■ **Dataset extract**
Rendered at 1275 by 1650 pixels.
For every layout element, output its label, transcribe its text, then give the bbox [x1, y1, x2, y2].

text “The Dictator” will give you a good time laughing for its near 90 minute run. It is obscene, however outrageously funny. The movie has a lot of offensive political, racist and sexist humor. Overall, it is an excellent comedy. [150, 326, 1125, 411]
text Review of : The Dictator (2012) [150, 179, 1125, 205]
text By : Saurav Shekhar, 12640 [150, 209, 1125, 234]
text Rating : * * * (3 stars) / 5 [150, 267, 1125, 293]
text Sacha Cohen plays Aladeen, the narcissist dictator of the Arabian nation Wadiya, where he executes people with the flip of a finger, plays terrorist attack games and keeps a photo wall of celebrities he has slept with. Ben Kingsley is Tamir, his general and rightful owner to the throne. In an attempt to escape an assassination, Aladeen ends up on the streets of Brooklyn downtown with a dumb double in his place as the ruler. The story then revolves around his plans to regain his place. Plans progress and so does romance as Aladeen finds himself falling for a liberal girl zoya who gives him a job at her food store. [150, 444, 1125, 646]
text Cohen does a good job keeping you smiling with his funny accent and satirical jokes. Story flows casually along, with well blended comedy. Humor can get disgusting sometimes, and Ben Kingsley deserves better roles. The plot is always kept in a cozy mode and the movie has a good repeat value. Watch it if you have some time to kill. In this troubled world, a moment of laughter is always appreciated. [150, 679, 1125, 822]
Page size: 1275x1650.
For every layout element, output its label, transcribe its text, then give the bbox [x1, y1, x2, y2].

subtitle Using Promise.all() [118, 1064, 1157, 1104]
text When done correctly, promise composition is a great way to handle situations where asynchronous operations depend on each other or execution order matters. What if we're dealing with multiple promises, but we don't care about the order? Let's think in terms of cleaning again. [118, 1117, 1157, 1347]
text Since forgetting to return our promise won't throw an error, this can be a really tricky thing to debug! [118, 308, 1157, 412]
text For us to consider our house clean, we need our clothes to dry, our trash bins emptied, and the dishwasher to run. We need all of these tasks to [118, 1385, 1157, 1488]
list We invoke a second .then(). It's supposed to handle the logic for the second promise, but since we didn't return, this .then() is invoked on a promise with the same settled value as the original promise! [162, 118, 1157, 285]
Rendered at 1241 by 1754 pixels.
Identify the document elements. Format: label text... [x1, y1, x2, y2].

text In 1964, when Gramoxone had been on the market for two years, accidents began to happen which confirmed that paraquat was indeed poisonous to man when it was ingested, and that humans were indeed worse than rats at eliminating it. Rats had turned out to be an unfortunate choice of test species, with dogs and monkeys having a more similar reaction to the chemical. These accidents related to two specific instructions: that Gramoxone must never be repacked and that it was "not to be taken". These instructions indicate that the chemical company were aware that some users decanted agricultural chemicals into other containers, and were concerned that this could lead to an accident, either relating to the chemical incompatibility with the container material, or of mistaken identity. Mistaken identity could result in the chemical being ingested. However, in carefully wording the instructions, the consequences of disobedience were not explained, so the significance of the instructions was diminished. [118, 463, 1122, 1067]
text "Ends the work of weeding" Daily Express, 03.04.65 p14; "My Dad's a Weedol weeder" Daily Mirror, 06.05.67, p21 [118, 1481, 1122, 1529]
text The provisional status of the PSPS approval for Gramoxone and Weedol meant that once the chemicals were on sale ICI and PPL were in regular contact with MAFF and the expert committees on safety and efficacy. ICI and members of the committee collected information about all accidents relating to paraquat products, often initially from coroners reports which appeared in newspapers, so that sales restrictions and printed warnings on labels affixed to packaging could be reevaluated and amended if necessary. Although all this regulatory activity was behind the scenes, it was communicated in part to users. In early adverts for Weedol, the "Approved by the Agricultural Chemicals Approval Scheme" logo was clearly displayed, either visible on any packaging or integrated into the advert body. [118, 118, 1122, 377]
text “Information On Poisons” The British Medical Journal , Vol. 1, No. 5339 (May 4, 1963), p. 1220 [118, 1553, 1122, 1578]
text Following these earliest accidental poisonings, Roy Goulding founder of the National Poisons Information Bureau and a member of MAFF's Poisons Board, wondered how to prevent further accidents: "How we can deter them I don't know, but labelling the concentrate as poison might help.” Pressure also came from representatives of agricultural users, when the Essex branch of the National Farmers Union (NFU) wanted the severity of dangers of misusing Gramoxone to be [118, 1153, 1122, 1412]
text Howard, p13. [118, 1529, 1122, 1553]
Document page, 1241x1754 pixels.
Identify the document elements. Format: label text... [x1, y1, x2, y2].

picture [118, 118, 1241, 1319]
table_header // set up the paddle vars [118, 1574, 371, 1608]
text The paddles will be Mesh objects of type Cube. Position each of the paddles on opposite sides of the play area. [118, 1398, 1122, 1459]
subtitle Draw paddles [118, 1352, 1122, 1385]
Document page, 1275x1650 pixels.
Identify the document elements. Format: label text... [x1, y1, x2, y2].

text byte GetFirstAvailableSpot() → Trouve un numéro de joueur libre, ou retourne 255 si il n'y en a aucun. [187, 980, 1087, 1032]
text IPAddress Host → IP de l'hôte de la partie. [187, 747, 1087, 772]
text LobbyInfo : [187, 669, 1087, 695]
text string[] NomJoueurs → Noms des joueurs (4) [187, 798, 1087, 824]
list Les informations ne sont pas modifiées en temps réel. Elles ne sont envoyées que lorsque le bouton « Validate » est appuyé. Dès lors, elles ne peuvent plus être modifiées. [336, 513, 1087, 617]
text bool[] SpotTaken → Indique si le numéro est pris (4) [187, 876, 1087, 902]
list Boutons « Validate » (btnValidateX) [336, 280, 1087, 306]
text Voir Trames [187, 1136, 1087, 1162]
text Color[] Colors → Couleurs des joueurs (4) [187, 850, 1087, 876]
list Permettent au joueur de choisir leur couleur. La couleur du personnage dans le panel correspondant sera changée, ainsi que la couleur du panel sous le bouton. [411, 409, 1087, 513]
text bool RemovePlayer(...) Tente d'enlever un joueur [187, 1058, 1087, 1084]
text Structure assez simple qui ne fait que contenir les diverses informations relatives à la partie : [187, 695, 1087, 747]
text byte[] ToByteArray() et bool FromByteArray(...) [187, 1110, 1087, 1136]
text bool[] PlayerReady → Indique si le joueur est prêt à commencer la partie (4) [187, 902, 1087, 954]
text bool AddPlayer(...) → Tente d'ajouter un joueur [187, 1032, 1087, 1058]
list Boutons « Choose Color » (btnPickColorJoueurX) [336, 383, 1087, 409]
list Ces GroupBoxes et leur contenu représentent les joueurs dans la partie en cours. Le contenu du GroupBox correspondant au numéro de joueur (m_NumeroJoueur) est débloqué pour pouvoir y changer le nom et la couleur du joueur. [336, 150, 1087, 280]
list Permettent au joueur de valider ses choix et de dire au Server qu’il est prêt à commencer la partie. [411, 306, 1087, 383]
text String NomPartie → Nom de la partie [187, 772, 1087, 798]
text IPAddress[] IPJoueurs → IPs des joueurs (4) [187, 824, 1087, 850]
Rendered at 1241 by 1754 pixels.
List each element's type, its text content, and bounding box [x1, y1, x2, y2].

■ **Task statement**
Copy all of the rows above, keeping each line the same as it appears.

■ **Response to this exercise**
Rendered at 1275 by 1650 pixels.
For every layout element, output its label, transcribe its text, then give the bbox [x1, y1, x2, y2].

text “The Dictator” will give you a good time laughing for its near 90 minute run. It is obscene, however outrageously funny. The movie has a lot of offensive political, racist and sexist humor. Overall, it is an excellent comedy. [150, 326, 1125, 411]
text Review of : The Dictator (2012) [150, 179, 1125, 205]
text By : Saurav Shekhar, 12640 [150, 209, 1125, 234]
text Rating : * * * (3 stars) / 5 [150, 267, 1125, 293]
text Sacha Cohen plays Aladeen, the narcissist dictator of the Arabian nation Wadiya, where he executes people with the flip of a finger, plays terrorist attack games and keeps a photo wall of celebrities he has slept with. Ben Kingsley is Tamir, his general and rightful owner to the throne. In an attempt to escape an assassination, Aladeen ends up on the streets of Brooklyn downtown with a dumb double in his place as the ruler. The story then revolves around his plans to regain his place. Plans progress and so does romance as Aladeen finds himself falling for a liberal girl zoya who gives him a job at her food store. [150, 444, 1125, 646]
text Cohen does a good job keeping you smiling with his funny accent and satirical jokes. Story flows casually along, with well blended comedy. Humor can get disgusting sometimes, and Ben Kingsley deserves better roles. The plot is always kept in a cozy mode and the movie has a good repeat value. Watch it if you have some time to kill. In this troubled world, a moment of laughter is always appreciated. [150, 679, 1125, 822]
Page size: 1275x1650.
For every layout element, output its label, transcribe its text, then give the bbox [x1, y1, x2, y2].

subtitle Using Promise.all() [118, 1064, 1157, 1104]
text When done correctly, promise composition is a great way to handle situations where asynchronous operations depend on each other or execution order matters. What if we're dealing with multiple promises, but we don't care about the order? Let's think in terms of cleaning again. [118, 1117, 1157, 1347]
text Since forgetting to return our promise won't throw an error, this can be a really tricky thing to debug! [118, 308, 1157, 412]
text For us to consider our house clean, we need our clothes to dry, our trash bins emptied, and the dishwasher to run. We need all of these tasks to [118, 1385, 1157, 1488]
list We invoke a second .then(). It's supposed to handle the logic for the second promise, but since we didn't return, this .then() is invoked on a promise with the same settled value as the original promise! [162, 118, 1157, 285]
Rendered at 1241 by 1754 pixels.
Identify the document elements. Format: label text... [x1, y1, x2, y2].

text In 1964, when Gramoxone had been on the market for two years, accidents began to happen which confirmed that paraquat was indeed poisonous to man when it was ingested, and that humans were indeed worse than rats at eliminating it. Rats had turned out to be an unfortunate choice of test species, with dogs and monkeys having a more similar reaction to the chemical. These accidents related to two specific instructions: that Gramoxone must never be repacked and that it was "not to be taken". These instructions indicate that the chemical company were aware that some users decanted agricultural chemicals into other containers, and were concerned that this could lead to an accident, either relating to the chemical incompatibility with the container material, or of mistaken identity. Mistaken identity could result in the chemical being ingested. However, in carefully wording the instructions, the consequences of disobedience were not explained, so the significance of the instructions was diminished. [118, 463, 1122, 1067]
text "Ends the work of weeding" Daily Express, 03.04.65 p14; "My Dad's a Weedol weeder" Daily Mirror, 06.05.67, p21 [118, 1481, 1122, 1529]
text The provisional status of the PSPS approval for Gramoxone and Weedol meant that once the chemicals were on sale ICI and PPL were in regular contact with MAFF and the expert committees on safety and efficacy. ICI and members of the committee collected information about all accidents relating to paraquat products, often initially from coroners reports which appeared in newspapers, so that sales restrictions and printed warnings on labels affixed to packaging could be reevaluated and amended if necessary. Although all this regulatory activity was behind the scenes, it was communicated in part to users. In early adverts for Weedol, the "Approved by the Agricultural Chemicals Approval Scheme" logo was clearly displayed, either visible on any packaging or integrated into the advert body. [118, 118, 1122, 377]
text “Information On Poisons” The British Medical Journal , Vol. 1, No. 5339 (May 4, 1963), p. 1220 [118, 1553, 1122, 1578]
text Following these earliest accidental poisonings, Roy Goulding founder of the National Poisons Information Bureau and a member of MAFF's Poisons Board, wondered how to prevent further accidents: "How we can deter them I don't know, but labelling the concentrate as poison might help.” Pressure also came from representatives of agricultural users, when the Essex branch of the National Farmers Union (NFU) wanted the severity of dangers of misusing Gramoxone to be [118, 1153, 1122, 1412]
text Howard, p13. [118, 1529, 1122, 1553]
Document page, 1241x1754 pixels.
Identify the document elements. Format: label text... [x1, y1, x2, y2].

picture [118, 118, 1241, 1319]
table_header // set up the paddle vars [118, 1574, 371, 1608]
text The paddles will be Mesh objects of type Cube. Position each of the paddles on opposite sides of the play area. [118, 1398, 1122, 1459]
subtitle Draw paddles [118, 1352, 1122, 1385]
Document page, 1275x1650 pixels.
Identify the document elements. Format: label text... [x1, y1, x2, y2].

text byte GetFirstAvailableSpot() → Trouve un numéro de joueur libre, ou retourne 255 si il n'y en a aucun. [187, 980, 1087, 1032]
text IPAddress Host → IP de l'hôte de la partie. [187, 747, 1087, 772]
text LobbyInfo : [187, 669, 1087, 695]
text string[] NomJoueurs → Noms des joueurs (4) [187, 798, 1087, 824]
list Les informations ne sont pas modifiées en temps réel. Elles ne sont envoyées que lorsque le bouton « Validate » est appuyé. Dès lors, elles ne peuvent plus être modifiées. [336, 513, 1087, 617]
text bool[] SpotTaken → Indique si le numéro est pris (4) [187, 876, 1087, 902]
list Boutons « Validate » (btnValidateX) [336, 280, 1087, 306]
text Voir Trames [187, 1136, 1087, 1162]
text Color[] Colors → Couleurs des joueurs (4) [187, 850, 1087, 876]
list Permettent au joueur de choisir leur couleur. La couleur du personnage dans le panel correspondant sera changée, ainsi que la couleur du panel sous le bouton. [411, 409, 1087, 513]
text bool RemovePlayer(...) Tente d'enlever un joueur [187, 1058, 1087, 1084]
text Structure assez simple qui ne fait que contenir les diverses informations relatives à la partie : [187, 695, 1087, 747]
text byte[] ToByteArray() et bool FromByteArray(...) [187, 1110, 1087, 1136]
text bool[] PlayerReady → Indique si le joueur est prêt à commencer la partie (4) [187, 902, 1087, 954]
text bool AddPlayer(...) → Tente d'ajouter un joueur [187, 1032, 1087, 1058]
list Boutons « Choose Color » (btnPickColorJoueurX) [336, 383, 1087, 409]
list Ces GroupBoxes et leur contenu représentent les joueurs dans la partie en cours. Le contenu du GroupBox correspondant au numéro de joueur (m_NumeroJoueur) est débloqué pour pouvoir y changer le nom et la couleur du joueur. [336, 150, 1087, 280]
list Permettent au joueur de valider ses choix et de dire au Server qu’il est prêt à commencer la partie. [411, 306, 1087, 383]
text String NomPartie → Nom de la partie [187, 772, 1087, 798]
text IPAddress[] IPJoueurs → IPs des joueurs (4) [187, 824, 1087, 850]
Rendered at 1241 by 1754 pixels.
List each element's type, its text content, and bounding box [x1, y1, x2, y2].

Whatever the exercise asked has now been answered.